:: WHAT IS BEING ASKED ::
Report back every line below that carries the word "house".

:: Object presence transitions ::

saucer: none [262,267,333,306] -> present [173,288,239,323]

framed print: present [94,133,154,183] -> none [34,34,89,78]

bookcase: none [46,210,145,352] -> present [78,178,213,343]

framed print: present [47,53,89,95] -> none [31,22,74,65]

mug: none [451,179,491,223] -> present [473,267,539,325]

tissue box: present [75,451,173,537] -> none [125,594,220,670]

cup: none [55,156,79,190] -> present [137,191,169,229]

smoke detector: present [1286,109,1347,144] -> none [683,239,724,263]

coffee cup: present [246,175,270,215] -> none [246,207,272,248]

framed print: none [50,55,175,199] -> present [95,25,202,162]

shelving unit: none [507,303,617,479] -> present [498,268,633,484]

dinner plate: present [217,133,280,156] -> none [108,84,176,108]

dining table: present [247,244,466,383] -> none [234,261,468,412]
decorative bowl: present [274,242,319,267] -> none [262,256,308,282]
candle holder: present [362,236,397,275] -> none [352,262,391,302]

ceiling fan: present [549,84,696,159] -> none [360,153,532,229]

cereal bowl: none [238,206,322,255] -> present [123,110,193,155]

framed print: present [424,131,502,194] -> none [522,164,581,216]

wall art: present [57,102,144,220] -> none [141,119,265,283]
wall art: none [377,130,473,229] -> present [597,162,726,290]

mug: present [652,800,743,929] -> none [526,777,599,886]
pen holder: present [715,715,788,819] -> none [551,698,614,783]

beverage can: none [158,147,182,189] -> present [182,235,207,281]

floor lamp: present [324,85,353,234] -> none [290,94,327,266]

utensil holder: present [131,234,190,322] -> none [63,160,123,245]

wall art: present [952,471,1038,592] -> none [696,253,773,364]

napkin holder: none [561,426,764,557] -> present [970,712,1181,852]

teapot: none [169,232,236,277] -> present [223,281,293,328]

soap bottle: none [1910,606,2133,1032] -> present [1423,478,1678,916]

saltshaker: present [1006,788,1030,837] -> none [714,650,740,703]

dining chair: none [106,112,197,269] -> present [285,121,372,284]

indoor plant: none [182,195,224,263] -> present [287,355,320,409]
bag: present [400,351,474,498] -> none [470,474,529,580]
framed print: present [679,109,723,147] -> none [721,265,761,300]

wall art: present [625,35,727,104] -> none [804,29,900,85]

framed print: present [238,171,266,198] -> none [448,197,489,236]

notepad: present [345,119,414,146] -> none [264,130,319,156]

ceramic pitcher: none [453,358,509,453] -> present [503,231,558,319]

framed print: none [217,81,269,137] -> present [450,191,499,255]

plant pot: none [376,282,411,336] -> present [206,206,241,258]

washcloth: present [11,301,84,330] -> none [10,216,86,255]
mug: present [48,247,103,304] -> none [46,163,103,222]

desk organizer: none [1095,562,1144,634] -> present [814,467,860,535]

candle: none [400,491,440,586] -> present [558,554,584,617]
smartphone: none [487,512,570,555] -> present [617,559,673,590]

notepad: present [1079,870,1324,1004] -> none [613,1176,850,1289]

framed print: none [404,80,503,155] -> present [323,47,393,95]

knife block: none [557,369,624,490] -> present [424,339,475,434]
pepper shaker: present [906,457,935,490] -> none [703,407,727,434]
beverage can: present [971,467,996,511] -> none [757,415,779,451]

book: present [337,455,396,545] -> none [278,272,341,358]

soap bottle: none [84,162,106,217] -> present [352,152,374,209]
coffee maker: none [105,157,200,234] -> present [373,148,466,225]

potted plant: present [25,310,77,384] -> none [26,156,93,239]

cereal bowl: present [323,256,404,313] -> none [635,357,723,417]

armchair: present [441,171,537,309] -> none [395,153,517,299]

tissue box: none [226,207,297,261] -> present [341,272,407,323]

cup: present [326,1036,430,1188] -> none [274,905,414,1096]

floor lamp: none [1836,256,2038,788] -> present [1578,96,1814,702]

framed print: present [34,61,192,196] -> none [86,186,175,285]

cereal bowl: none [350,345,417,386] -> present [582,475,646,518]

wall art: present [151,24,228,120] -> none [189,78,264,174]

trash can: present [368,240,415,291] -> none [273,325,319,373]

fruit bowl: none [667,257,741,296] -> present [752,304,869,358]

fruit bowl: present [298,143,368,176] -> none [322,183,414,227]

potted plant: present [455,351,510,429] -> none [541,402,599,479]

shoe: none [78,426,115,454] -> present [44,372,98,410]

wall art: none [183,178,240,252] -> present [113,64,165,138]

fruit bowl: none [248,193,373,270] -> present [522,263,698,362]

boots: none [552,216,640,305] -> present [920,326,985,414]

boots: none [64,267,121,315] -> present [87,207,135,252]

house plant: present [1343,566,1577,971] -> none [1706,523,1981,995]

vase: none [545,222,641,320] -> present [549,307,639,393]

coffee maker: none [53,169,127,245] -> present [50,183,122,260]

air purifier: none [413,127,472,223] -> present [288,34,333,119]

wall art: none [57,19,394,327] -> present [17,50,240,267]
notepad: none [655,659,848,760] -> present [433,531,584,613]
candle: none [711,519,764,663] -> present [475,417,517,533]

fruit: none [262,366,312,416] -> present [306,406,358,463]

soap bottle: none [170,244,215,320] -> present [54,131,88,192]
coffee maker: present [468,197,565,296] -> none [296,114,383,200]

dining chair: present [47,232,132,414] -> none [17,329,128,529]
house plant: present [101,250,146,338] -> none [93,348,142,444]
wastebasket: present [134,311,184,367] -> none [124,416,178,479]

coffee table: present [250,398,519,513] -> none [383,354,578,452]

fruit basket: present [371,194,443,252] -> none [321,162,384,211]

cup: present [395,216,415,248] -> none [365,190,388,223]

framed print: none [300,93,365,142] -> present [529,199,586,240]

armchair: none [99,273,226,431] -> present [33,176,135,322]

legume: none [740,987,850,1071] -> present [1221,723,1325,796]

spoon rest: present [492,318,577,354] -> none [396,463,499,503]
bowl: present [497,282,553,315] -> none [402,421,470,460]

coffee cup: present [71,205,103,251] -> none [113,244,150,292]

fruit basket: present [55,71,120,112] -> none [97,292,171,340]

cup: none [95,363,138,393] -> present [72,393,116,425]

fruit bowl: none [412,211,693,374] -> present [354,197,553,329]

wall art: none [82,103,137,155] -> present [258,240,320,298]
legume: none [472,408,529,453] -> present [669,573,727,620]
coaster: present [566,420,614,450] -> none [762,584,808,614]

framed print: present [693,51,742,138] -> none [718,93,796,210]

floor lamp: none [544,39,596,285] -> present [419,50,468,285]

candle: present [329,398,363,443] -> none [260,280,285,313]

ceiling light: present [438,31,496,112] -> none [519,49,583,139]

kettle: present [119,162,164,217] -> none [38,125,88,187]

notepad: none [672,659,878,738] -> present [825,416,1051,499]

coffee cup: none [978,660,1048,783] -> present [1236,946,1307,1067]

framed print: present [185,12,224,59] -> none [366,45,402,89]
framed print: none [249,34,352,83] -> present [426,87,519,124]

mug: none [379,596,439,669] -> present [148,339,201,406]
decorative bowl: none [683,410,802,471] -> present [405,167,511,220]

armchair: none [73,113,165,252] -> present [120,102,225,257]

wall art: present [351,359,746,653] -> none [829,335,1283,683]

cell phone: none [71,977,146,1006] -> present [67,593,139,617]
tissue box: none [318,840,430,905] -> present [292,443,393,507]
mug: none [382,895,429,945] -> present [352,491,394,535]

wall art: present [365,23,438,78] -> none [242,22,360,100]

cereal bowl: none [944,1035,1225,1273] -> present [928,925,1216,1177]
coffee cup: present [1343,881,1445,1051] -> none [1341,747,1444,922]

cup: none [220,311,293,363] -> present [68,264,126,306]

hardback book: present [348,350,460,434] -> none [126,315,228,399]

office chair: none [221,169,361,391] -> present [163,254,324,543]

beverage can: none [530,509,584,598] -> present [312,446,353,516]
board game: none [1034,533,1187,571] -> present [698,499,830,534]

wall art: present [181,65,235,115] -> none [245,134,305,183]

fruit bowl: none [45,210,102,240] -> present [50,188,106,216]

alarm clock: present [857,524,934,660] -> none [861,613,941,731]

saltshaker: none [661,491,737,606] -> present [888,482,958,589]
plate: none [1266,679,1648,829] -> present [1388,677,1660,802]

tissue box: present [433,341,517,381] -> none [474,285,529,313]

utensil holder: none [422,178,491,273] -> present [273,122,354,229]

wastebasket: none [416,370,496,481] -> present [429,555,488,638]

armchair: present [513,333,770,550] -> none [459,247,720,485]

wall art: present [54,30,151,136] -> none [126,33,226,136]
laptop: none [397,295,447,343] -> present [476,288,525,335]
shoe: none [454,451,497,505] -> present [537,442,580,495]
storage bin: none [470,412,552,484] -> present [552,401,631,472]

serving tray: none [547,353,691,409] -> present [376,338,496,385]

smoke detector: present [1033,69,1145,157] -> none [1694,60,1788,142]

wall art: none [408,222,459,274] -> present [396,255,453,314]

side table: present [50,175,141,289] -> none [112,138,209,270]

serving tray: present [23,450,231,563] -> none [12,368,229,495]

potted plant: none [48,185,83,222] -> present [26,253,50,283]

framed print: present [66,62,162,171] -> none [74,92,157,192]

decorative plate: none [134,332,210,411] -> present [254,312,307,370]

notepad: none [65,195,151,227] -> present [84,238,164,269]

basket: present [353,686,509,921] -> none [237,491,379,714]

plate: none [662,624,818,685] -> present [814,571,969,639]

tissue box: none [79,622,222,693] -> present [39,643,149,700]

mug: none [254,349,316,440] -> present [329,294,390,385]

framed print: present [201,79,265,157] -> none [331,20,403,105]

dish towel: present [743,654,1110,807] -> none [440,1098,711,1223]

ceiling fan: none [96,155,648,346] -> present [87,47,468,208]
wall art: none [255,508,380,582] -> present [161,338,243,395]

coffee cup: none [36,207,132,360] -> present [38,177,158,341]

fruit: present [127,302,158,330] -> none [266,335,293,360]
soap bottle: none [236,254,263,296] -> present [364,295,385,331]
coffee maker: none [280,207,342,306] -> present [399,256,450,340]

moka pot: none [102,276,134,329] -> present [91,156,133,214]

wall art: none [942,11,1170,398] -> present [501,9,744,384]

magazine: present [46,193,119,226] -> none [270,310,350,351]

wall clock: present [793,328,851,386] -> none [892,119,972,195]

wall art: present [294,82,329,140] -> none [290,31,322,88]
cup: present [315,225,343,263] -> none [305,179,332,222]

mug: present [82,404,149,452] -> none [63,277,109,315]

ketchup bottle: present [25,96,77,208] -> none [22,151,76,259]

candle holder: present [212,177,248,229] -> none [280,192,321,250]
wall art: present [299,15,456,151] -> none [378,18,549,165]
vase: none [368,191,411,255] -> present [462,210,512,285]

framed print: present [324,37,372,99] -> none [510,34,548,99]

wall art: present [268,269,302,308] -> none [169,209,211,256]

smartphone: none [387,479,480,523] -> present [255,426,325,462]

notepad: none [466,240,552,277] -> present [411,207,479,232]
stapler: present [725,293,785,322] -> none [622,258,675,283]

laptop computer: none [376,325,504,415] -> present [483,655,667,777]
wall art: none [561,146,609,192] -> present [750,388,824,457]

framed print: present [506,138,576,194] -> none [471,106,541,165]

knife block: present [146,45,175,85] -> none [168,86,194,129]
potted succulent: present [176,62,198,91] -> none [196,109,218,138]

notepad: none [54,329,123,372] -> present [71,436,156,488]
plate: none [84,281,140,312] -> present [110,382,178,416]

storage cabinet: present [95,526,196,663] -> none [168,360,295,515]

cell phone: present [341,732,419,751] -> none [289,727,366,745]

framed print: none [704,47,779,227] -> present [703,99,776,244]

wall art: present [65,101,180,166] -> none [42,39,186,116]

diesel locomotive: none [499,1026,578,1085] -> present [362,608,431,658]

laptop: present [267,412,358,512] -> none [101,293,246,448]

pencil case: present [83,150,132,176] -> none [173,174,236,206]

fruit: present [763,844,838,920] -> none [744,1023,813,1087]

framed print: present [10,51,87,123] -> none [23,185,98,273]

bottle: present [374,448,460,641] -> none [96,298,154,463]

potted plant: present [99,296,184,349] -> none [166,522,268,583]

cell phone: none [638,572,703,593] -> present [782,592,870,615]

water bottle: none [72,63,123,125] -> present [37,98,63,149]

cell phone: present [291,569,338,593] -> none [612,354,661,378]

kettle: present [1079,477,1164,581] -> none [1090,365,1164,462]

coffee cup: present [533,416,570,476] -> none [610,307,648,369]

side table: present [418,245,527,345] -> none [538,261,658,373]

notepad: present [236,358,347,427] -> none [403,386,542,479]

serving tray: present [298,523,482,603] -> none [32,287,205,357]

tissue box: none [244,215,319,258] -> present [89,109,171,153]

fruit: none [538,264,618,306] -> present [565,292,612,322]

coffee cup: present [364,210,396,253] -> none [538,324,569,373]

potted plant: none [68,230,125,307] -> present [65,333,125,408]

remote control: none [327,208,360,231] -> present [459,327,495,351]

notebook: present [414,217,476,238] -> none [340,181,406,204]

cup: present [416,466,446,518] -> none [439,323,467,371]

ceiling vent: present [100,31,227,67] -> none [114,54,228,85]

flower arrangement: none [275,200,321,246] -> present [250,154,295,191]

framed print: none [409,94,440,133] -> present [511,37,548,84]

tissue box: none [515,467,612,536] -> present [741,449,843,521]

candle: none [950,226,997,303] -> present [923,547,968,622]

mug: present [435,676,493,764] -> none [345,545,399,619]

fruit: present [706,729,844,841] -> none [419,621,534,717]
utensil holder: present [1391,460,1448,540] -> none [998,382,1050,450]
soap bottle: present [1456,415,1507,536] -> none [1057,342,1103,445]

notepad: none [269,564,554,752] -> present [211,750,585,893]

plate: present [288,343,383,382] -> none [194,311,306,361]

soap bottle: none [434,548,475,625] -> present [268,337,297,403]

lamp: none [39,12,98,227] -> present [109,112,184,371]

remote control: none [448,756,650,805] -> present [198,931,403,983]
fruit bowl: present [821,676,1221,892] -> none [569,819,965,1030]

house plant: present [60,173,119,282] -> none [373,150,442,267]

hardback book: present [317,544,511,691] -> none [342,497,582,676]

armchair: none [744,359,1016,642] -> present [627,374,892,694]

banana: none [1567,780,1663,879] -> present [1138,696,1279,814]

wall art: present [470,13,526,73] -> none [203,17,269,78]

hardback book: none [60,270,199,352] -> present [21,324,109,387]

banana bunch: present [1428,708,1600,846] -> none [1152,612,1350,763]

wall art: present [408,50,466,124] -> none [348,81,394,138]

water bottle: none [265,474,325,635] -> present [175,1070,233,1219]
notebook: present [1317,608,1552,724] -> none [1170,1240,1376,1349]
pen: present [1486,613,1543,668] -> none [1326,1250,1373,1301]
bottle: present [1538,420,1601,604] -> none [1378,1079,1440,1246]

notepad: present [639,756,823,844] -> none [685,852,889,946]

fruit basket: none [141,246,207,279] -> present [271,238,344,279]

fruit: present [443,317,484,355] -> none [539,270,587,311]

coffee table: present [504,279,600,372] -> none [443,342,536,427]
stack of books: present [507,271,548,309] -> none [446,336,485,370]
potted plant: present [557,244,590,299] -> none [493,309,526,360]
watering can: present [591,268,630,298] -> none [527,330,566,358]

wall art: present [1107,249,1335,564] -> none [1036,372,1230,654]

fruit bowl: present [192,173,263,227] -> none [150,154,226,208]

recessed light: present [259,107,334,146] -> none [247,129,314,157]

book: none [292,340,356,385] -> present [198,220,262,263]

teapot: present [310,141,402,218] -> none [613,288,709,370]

:: ANSWER SECTION ::
house plant: present [1343,566,1577,971] -> none [1706,523,1981,995]
house plant: present [101,250,146,338] -> none [93,348,142,444]
house plant: present [60,173,119,282] -> none [373,150,442,267]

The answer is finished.